#### [Task to complete]
Copy every line of the data below word for word, leaving out the pictures.

#### [Material provided]
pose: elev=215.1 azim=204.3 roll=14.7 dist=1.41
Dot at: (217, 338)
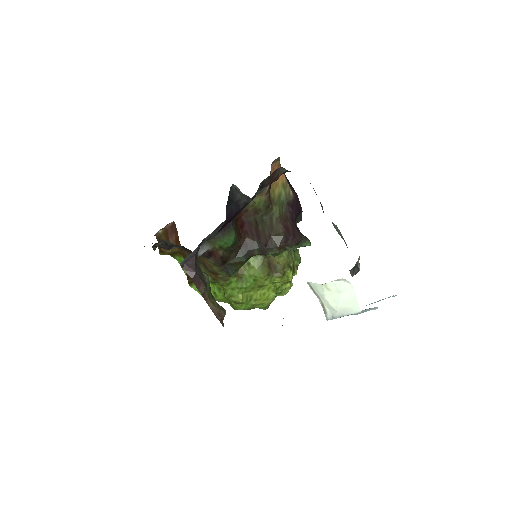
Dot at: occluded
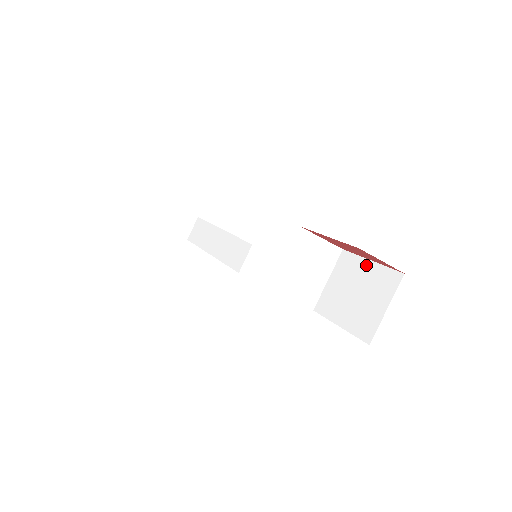
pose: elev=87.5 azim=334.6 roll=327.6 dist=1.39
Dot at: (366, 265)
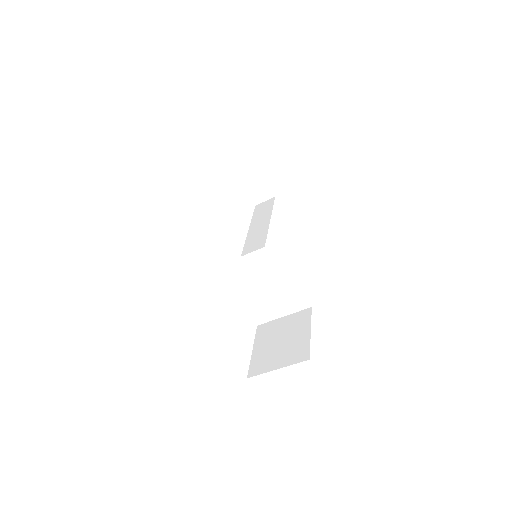
Dot at: (305, 331)
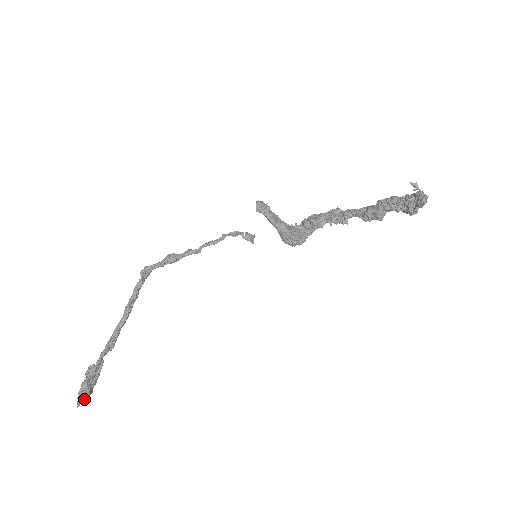
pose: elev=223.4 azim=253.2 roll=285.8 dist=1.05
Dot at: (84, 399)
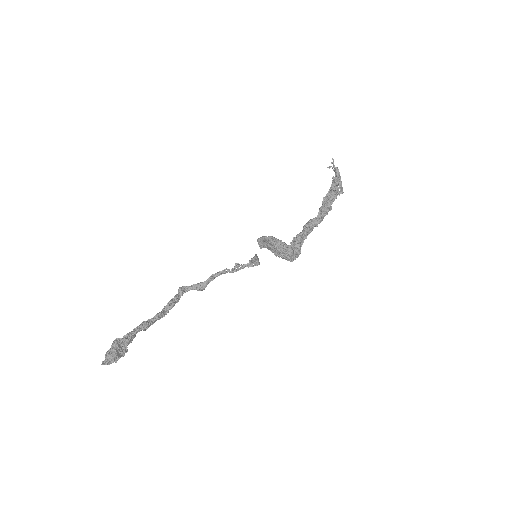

#### [Written answer]
pose: elev=215.1 azim=204.3 roll=14.7 dist=1.41
Dot at: (217, 338)
Dot at: occluded
pose: elev=87.5 azim=334.6 roll=327.6 dist=1.39
Dot at: (366, 265)
Dot at: (305, 331)
pose: elev=223.4 azim=253.2 roll=285.8 dist=1.05
Dot at: (84, 399)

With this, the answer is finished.